■ Records ■

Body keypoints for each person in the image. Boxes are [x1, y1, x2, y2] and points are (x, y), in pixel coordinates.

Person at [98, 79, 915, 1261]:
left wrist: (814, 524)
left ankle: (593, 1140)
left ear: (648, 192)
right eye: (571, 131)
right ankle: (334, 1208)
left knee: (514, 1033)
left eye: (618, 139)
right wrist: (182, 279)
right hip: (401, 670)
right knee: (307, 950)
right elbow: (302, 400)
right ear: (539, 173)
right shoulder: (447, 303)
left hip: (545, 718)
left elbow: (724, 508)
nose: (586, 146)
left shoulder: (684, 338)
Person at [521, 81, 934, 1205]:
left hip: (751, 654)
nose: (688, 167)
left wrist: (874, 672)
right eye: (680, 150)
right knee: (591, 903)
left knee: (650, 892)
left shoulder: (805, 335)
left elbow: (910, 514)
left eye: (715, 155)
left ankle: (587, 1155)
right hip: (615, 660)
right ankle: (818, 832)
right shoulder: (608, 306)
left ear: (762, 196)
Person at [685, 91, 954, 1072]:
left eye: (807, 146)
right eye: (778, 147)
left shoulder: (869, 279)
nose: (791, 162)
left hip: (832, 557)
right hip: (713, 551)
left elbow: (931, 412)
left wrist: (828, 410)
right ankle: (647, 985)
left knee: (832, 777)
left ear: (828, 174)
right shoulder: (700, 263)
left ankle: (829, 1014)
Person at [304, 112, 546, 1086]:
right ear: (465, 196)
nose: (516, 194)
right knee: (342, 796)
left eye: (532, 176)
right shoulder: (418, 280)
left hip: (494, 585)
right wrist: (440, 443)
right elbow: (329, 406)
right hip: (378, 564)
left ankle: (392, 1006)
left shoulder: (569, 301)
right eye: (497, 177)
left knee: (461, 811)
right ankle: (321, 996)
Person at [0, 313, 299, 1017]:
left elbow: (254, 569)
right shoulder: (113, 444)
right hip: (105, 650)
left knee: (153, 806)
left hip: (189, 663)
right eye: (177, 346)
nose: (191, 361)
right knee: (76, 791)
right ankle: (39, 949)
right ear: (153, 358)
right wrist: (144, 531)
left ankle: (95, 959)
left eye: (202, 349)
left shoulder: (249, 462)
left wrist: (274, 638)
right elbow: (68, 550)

* * *

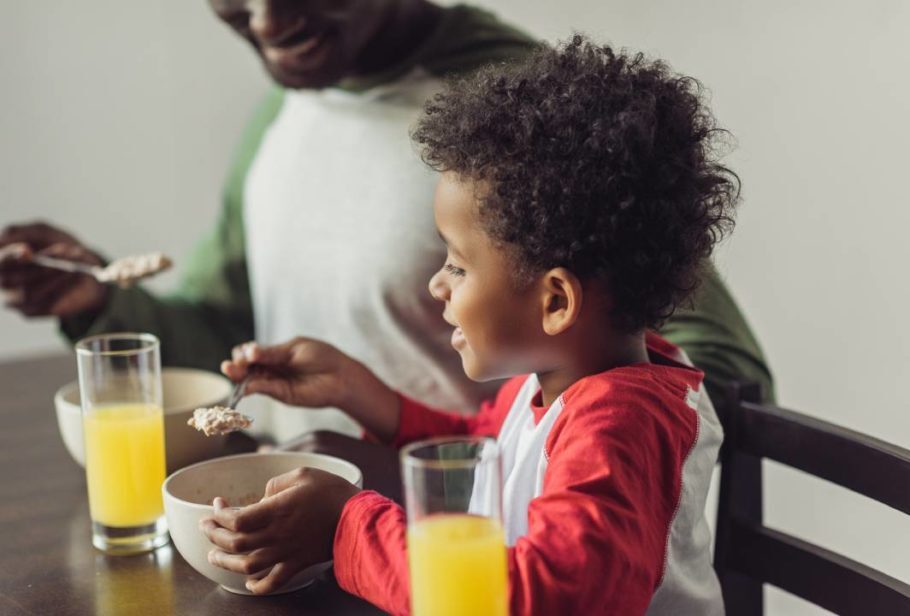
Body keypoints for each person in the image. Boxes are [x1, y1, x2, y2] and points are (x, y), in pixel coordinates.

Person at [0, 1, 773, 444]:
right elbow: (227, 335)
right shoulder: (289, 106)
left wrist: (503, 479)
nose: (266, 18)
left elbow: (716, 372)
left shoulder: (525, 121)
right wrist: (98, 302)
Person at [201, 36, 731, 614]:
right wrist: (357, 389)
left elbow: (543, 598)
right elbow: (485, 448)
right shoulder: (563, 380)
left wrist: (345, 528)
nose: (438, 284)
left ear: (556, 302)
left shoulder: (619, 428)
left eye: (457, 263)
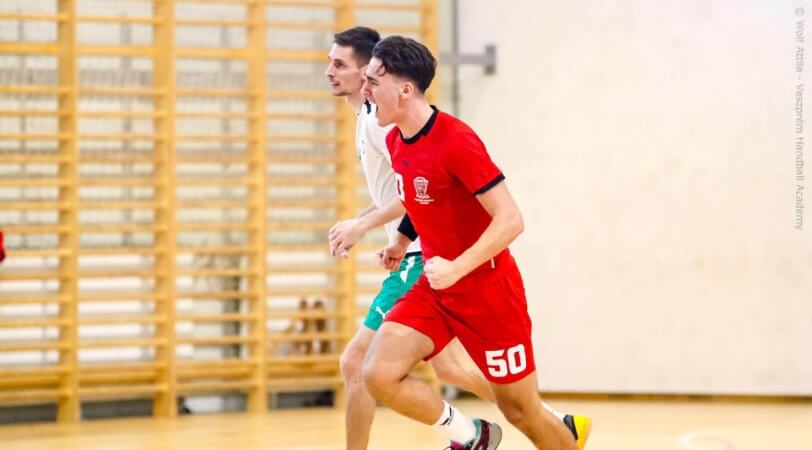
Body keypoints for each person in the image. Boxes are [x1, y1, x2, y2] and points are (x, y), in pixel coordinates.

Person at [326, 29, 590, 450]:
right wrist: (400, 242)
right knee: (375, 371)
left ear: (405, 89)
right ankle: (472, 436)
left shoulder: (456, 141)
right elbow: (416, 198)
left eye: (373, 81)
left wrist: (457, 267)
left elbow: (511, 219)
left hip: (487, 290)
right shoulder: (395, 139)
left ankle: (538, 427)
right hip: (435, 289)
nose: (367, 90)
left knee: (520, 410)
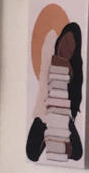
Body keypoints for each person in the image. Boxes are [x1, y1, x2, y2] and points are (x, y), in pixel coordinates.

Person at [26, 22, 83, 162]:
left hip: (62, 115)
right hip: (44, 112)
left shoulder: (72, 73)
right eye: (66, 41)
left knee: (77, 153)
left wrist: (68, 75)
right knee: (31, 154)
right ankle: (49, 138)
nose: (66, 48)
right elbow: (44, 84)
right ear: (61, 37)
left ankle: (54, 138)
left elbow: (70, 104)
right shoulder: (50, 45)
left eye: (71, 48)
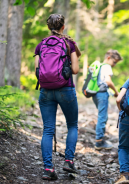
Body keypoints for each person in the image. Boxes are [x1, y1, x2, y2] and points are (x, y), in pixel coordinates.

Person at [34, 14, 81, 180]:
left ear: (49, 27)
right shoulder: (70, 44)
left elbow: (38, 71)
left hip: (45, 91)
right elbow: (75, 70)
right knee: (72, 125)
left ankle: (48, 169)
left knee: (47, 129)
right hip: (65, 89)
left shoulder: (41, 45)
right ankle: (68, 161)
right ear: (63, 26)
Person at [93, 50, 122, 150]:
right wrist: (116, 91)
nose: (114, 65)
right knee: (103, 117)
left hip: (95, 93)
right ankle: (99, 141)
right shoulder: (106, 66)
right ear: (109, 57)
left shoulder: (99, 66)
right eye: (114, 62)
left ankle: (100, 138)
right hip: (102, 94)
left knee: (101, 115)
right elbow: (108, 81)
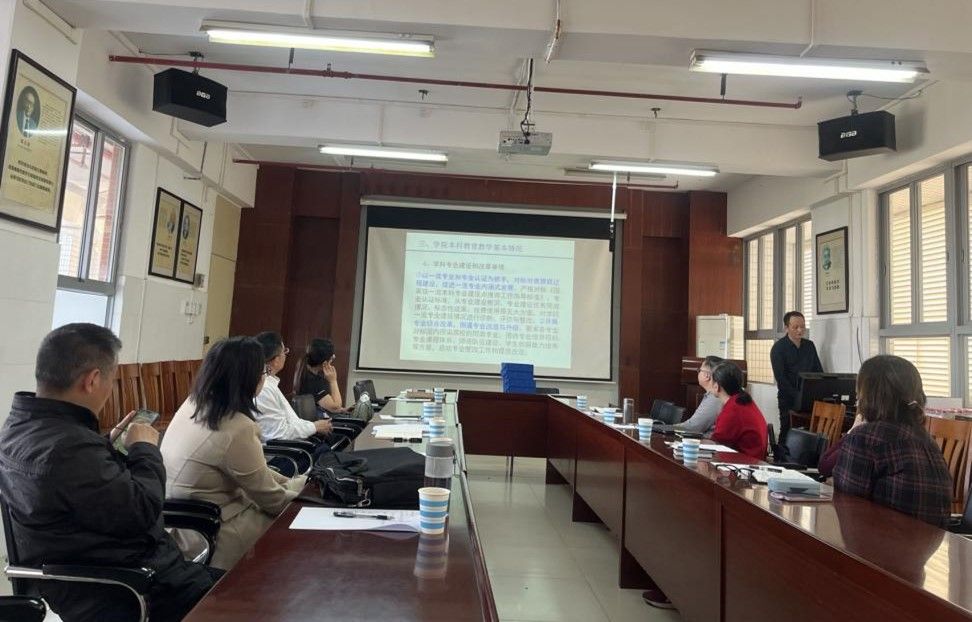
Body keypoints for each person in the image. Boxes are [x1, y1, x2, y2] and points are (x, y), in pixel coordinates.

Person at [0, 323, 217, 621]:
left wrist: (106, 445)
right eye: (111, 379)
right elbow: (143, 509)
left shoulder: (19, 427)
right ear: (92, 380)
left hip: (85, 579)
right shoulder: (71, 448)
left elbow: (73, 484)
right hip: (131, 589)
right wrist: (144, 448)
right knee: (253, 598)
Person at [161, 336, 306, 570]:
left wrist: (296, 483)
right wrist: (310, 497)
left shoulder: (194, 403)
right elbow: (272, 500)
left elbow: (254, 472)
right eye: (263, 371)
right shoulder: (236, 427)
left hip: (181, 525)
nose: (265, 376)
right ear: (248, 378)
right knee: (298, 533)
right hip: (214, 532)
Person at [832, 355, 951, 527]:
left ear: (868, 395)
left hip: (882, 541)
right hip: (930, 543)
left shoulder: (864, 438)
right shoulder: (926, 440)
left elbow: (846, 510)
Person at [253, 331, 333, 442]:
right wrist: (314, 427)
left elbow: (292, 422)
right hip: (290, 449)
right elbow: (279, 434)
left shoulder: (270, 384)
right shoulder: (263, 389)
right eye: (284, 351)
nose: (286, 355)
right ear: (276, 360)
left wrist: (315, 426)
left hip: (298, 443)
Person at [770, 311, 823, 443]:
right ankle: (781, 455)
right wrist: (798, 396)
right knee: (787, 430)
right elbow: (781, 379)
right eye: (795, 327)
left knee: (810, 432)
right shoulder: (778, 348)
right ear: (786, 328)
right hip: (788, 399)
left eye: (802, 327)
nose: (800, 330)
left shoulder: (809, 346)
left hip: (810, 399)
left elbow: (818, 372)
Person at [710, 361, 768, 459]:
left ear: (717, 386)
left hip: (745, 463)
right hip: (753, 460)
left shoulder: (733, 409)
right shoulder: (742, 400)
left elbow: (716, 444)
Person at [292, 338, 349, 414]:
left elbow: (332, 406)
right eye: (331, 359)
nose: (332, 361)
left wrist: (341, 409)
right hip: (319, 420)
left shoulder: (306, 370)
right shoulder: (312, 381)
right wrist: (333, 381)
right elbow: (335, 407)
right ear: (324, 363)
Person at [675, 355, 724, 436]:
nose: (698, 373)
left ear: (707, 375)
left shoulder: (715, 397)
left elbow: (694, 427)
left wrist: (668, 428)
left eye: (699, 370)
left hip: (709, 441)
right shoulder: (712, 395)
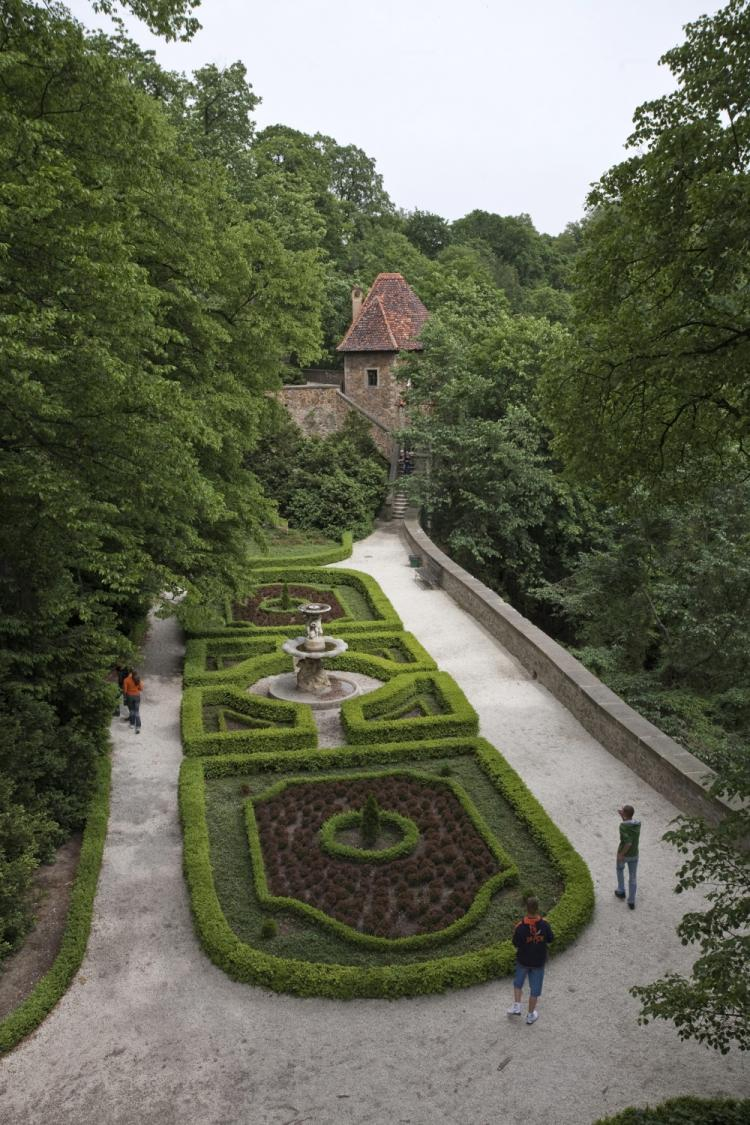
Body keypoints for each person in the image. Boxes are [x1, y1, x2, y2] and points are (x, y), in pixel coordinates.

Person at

■ Activity ■
Using the data above, transcribe the lines that run from the line with "left eye: (532, 176)" to the line with "right elbow: (68, 550)", both ends kept, and output nothing else.

■ Result of this exercise ■
left eye: (532, 176)
right shoulder: (418, 280)
left hip: (494, 585)
right wrist: (440, 443)
right elbow: (329, 406)
right hip: (378, 564)
left ankle: (392, 1006)
left shoulder: (569, 301)
right eye: (497, 177)
left knee: (461, 811)
right ankle: (321, 996)
Person at [0, 313, 299, 1017]:
left elbow: (254, 569)
right shoulder: (113, 444)
right hip: (105, 650)
left knee: (153, 806)
left hip: (189, 663)
right eye: (177, 346)
nose: (191, 361)
right knee: (76, 791)
right ankle: (39, 949)
right ear: (153, 358)
right wrist: (144, 531)
left ankle: (95, 959)
left eye: (202, 349)
left shoulder: (249, 462)
left wrist: (274, 638)
right elbow: (68, 550)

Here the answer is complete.